Note that the operands and the function specifier are valid only during one cycle. It is the CFU’s responsibility to grab and hold these values if needed until the computation finishes. These values can be held in registers enabled by the cmd_valid signal.

The latency from start to finish can be fixed or variable. The CPU will stall as needed until the result is produced and rsp_valid is asserted by the CFU. Of course, this means that a bug in your CFU may hang the CPU and entire system.

Case 3: Split Phase

If the CFU operation is very long running, it might be useful to let the CPU carry on doing other work. You can do this by using one instruction to start the operation (ignoring its results), and another instruction later to get the results.

If the CFU is not ready when the second instruction executes, the CPU will stall until it finishes. The first instruction can be thought of as a “fork” and the second instruction as a “join” of control flow. In the waveforms below, the CFU result is ready and is returned immediately when the second instruction executes.

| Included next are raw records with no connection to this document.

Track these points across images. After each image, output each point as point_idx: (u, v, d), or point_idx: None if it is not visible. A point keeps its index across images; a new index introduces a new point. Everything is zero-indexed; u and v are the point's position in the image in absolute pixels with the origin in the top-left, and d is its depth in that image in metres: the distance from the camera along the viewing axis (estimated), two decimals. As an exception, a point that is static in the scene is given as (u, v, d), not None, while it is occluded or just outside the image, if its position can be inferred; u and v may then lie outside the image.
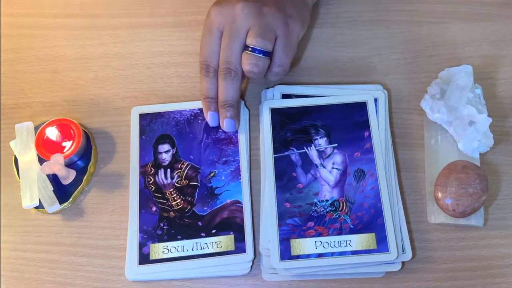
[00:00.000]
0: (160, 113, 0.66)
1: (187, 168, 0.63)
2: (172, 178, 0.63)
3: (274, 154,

Dashes (‘–’) below mean that the data value is ignored, i.e. a don’t care.

Case 4: More operands & results

Some operations naturally have more than two operands and/or more than one result. In this case, multiple CFU instructions can be used to move operands and fetch results. One implementation option would be to use different opcodes for the different instructions. Another option would be to have the CFU control keep track sequencing.

In the example below, three instructions use three different CFU opcodes. The first instruction provides the first two operands and ignores the provided result. The second instruction provides the rest of the operands, performs the computation, and returns the first result. The third instruction provides the second result (operands are ignored).

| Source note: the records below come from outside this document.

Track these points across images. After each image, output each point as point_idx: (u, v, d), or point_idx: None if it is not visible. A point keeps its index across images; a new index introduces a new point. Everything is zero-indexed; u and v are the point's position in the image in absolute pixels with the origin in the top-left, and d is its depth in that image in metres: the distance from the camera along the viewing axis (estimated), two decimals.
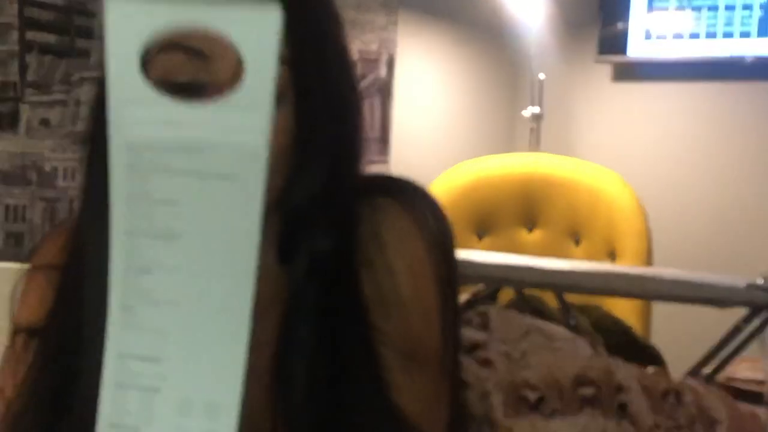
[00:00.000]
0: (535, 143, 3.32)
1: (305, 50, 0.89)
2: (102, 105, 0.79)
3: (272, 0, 0.67)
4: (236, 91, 0.67)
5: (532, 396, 1.28)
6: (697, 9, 3.13)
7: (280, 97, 0.83)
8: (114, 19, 0.66)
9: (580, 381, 1.33)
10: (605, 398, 1.34)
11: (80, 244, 0.91)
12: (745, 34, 3.06)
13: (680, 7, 3.16)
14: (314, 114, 0.90)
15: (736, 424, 1.53)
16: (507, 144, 3.49)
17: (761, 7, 3.02)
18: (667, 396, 1.45)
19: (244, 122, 0.68)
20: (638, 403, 1.39)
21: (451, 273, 0.99)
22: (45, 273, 0.98)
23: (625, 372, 1.40)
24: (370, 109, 3.17)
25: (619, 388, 1.36)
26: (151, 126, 0.68)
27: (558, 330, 1.40)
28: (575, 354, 1.37)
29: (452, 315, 0.99)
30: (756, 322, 2.21)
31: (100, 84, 0.79)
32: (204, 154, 0.68)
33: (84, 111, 2.82)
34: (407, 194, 0.99)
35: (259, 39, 0.67)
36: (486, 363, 1.25)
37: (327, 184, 0.92)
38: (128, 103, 0.68)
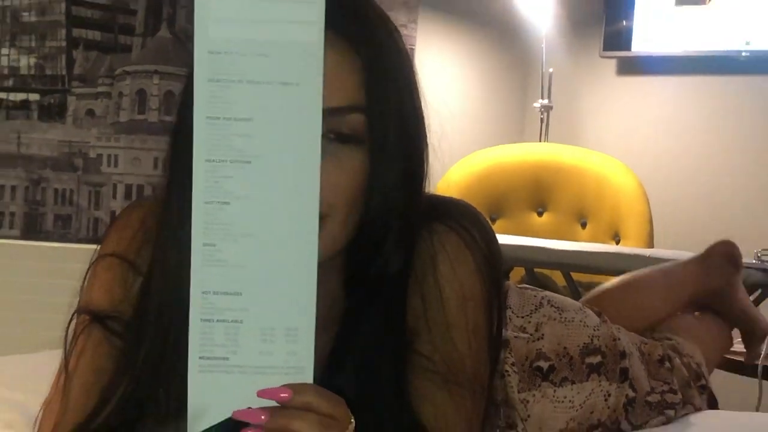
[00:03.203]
0: (544, 133, 3.31)
1: (380, 100, 0.87)
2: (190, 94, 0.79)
3: None
4: None
5: (544, 365, 1.26)
6: (696, 5, 3.13)
7: (356, 141, 0.85)
8: None
9: (588, 350, 1.32)
10: (609, 364, 1.34)
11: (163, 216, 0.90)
12: (741, 31, 3.05)
13: (680, 4, 3.16)
14: (388, 157, 0.88)
15: (708, 356, 1.55)
16: (518, 134, 3.50)
17: (755, 6, 3.03)
18: (663, 362, 1.46)
19: (302, 15, 0.69)
20: (637, 368, 1.39)
21: (498, 297, 0.97)
22: (112, 262, 0.96)
23: (626, 340, 1.39)
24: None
25: (622, 355, 1.36)
26: (229, 24, 0.69)
27: (567, 301, 1.38)
28: (584, 323, 1.34)
29: (496, 338, 0.97)
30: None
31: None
32: (272, 58, 0.69)
33: (126, 102, 2.81)
34: (461, 220, 0.96)
35: None
36: (504, 344, 1.20)
37: (398, 219, 0.90)
38: (208, 3, 0.69)
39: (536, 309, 1.31)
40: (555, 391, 1.27)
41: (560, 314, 1.33)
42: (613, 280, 1.71)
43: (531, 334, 1.28)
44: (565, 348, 1.30)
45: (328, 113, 0.81)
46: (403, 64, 0.91)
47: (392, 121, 0.88)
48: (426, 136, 0.92)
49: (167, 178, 0.89)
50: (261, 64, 0.69)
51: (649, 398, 1.39)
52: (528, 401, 1.24)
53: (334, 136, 0.84)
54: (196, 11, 0.69)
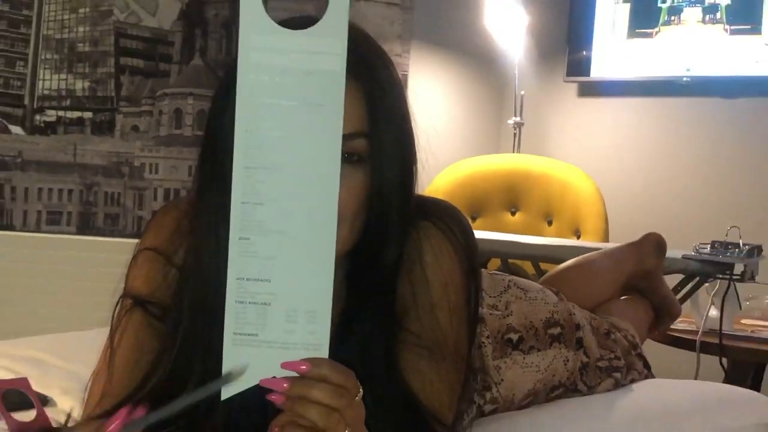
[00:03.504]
0: (517, 146, 3.31)
1: (379, 126, 0.87)
2: (223, 103, 0.79)
3: None
4: (322, 21, 0.69)
5: (514, 337, 1.26)
6: (645, 38, 3.12)
7: (360, 161, 0.85)
8: None
9: (549, 323, 1.32)
10: (567, 335, 1.33)
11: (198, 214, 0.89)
12: (682, 60, 3.05)
13: (631, 37, 3.15)
14: (386, 173, 0.88)
15: (635, 325, 1.56)
16: (495, 146, 3.50)
17: (694, 38, 3.02)
18: (608, 335, 1.46)
19: (328, 48, 0.69)
20: (589, 338, 1.39)
21: (475, 282, 0.97)
22: (150, 255, 0.96)
23: (579, 315, 1.39)
24: None
25: (577, 327, 1.36)
26: (267, 53, 0.69)
27: (530, 283, 1.38)
28: (545, 301, 1.34)
29: (474, 317, 0.97)
30: (688, 287, 2.23)
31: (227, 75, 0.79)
32: (302, 83, 0.69)
33: (165, 119, 2.82)
34: (443, 218, 0.96)
35: None
36: (480, 320, 1.19)
37: (393, 223, 0.90)
38: (251, 31, 0.69)
39: (505, 290, 1.31)
40: (524, 358, 1.27)
41: (525, 294, 1.33)
42: (568, 261, 1.72)
43: (502, 311, 1.27)
44: (530, 322, 1.30)
45: None
46: (398, 95, 0.91)
47: (389, 144, 0.88)
48: (416, 153, 0.92)
49: (198, 183, 0.89)
50: (293, 87, 0.69)
51: (600, 363, 1.39)
52: (501, 367, 1.24)
53: (344, 157, 0.85)
54: (240, 41, 0.69)
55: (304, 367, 0.70)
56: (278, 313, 0.71)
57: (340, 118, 0.70)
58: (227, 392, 0.71)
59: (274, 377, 0.70)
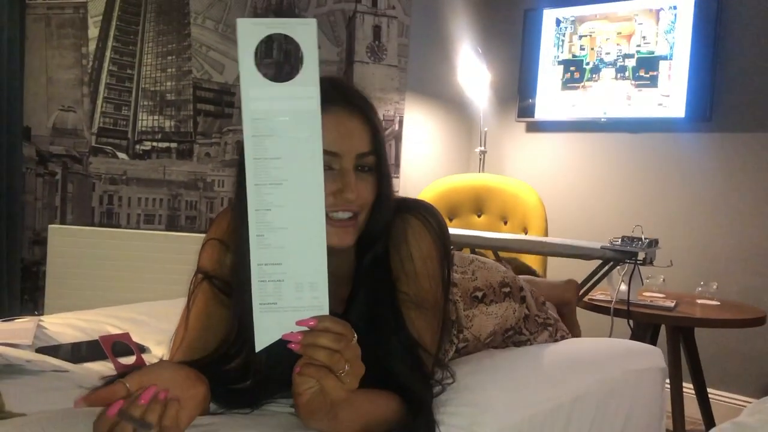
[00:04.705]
0: (481, 167, 3.32)
1: (380, 147, 0.89)
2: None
3: (311, 18, 0.67)
4: (299, 75, 0.67)
5: (479, 294, 1.26)
6: (573, 90, 3.11)
7: (370, 171, 0.87)
8: (241, 33, 0.67)
9: (502, 284, 1.31)
10: (515, 292, 1.33)
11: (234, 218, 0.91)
12: (601, 105, 3.05)
13: (563, 89, 3.14)
14: (384, 178, 0.90)
15: (544, 293, 1.54)
16: (465, 168, 3.50)
17: (609, 90, 3.02)
18: (544, 304, 1.46)
19: (306, 93, 0.67)
20: (530, 299, 1.39)
21: (447, 256, 0.98)
22: (213, 242, 0.98)
23: (524, 284, 1.40)
24: (389, 148, 3.18)
25: (521, 289, 1.36)
26: (262, 101, 0.68)
27: (487, 259, 1.39)
28: (498, 269, 1.35)
29: (447, 280, 0.98)
30: (605, 269, 2.25)
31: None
32: (290, 120, 0.68)
33: (229, 148, 2.82)
34: (421, 210, 0.97)
35: (309, 38, 0.67)
36: (454, 284, 1.22)
37: (387, 213, 0.92)
38: (249, 86, 0.67)
39: (470, 263, 1.32)
40: (487, 308, 1.27)
41: (484, 264, 1.34)
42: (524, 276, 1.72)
43: (470, 276, 1.28)
44: (490, 283, 1.30)
45: (358, 156, 0.86)
46: (381, 128, 0.92)
47: (386, 160, 0.90)
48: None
49: (235, 195, 0.90)
50: (283, 124, 0.68)
51: (537, 318, 1.40)
52: (470, 316, 1.24)
53: (361, 168, 0.88)
54: (242, 94, 0.68)
55: (312, 322, 0.70)
56: (289, 287, 0.70)
57: (319, 144, 0.68)
58: (259, 347, 0.71)
59: (292, 332, 0.70)
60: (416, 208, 0.97)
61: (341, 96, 0.87)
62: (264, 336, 0.71)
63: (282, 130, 0.68)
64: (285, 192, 0.69)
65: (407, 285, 0.92)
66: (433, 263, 0.94)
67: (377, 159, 0.89)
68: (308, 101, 0.68)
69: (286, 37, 0.67)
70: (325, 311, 0.71)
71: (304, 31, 0.66)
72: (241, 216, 0.82)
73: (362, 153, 0.87)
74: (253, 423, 0.84)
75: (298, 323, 0.70)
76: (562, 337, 1.46)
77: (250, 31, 0.67)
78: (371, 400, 0.81)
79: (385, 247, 0.92)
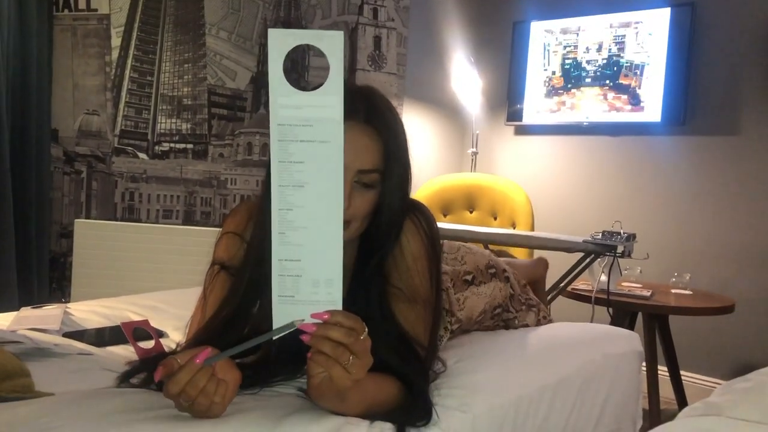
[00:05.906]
0: (473, 167, 3.32)
1: (390, 164, 0.86)
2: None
3: (339, 31, 0.66)
4: (324, 85, 0.66)
5: (468, 277, 1.25)
6: (558, 96, 3.11)
7: (370, 187, 0.85)
8: (272, 43, 0.65)
9: (489, 266, 1.32)
10: (500, 273, 1.33)
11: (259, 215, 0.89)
12: (583, 111, 3.04)
13: (547, 96, 3.14)
14: (388, 197, 0.88)
15: (520, 272, 1.53)
16: (459, 168, 3.49)
17: (591, 97, 3.02)
18: (525, 286, 1.46)
19: (330, 102, 0.66)
20: (513, 278, 1.39)
21: (437, 254, 0.96)
22: (230, 236, 0.96)
23: (507, 266, 1.40)
24: None
25: (505, 271, 1.36)
26: (289, 109, 0.66)
27: (473, 246, 1.37)
28: (483, 254, 1.35)
29: (437, 276, 0.96)
30: (587, 261, 2.25)
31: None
32: (314, 127, 0.66)
33: (240, 149, 2.81)
34: (415, 213, 0.95)
35: (335, 49, 0.65)
36: (444, 274, 1.20)
37: (390, 225, 0.90)
38: (278, 94, 0.66)
39: (458, 250, 1.31)
40: (477, 288, 1.27)
41: (471, 250, 1.33)
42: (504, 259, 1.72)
43: (459, 261, 1.28)
44: (477, 266, 1.29)
45: (359, 172, 0.84)
46: (404, 141, 0.89)
47: (395, 177, 0.87)
48: (411, 177, 0.91)
49: (262, 194, 0.89)
50: (308, 130, 0.67)
51: (520, 298, 1.40)
52: (460, 299, 1.23)
53: (360, 184, 0.85)
54: (270, 102, 0.67)
55: (326, 315, 0.69)
56: (307, 282, 0.69)
57: (341, 149, 0.67)
58: (278, 333, 0.71)
59: (306, 323, 0.70)
60: (409, 209, 0.96)
61: (360, 110, 0.85)
62: (281, 325, 0.70)
63: (306, 136, 0.67)
64: (306, 194, 0.68)
65: (399, 281, 0.91)
66: (423, 261, 0.93)
67: (384, 177, 0.86)
68: (332, 110, 0.66)
69: (309, 46, 0.66)
70: (339, 306, 0.70)
71: (330, 43, 0.65)
72: (266, 214, 0.81)
73: (364, 170, 0.85)
74: (259, 405, 0.84)
75: (313, 316, 0.69)
76: (544, 317, 1.46)
77: (281, 41, 0.65)
78: (377, 384, 0.80)
79: (386, 247, 0.91)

Case 5: Addressable CFU registers

For complex CFUs, it might make sense to have addressable storage or configuration registers. Since the address is provided by an operand, you just need one opcode for writing to any CFU register, and another opcode for reading from a CFU register.

In this example, the CPU writes values val0, val1, etc to CFU registers at indices 0, 1, etc. It then issues an instruction telling the CFU to start its computation. Later it reads back two values from the specified addresses.

Case 6: Polling

You might want to have the CPU check if the CFU is still working, and if it is, have the CPU continue working on other stuff. This isn’t possible with “Case 3” above since there’s no way to check if the CFU is done without getting stuck waiting for it to finish. The CFU can provide another instruction that simple returns True as a result if it is still busy.

Case 7: Accumulation

Another common case is when you want to shove an indefinite amount of data into the CFU, and the CFU keeps a running accumulation or reduction. An example might be a dot product where you can send x[i] and y[i] for i from 0 to N-1. This is usually implemented as 3 cooperating instructions: one to initialize the state (e.g. zero out the accumulator); one to send the next set of data; and a final one to retrieve the result.

On the software side, there is typically a loop streaming in the data – reading values from memory and then executing the “acc” CFU instruction. The “init” CFU instruction is executed before the loop is entered, and the “cfurd” CFU instruction is executed after the loop exits.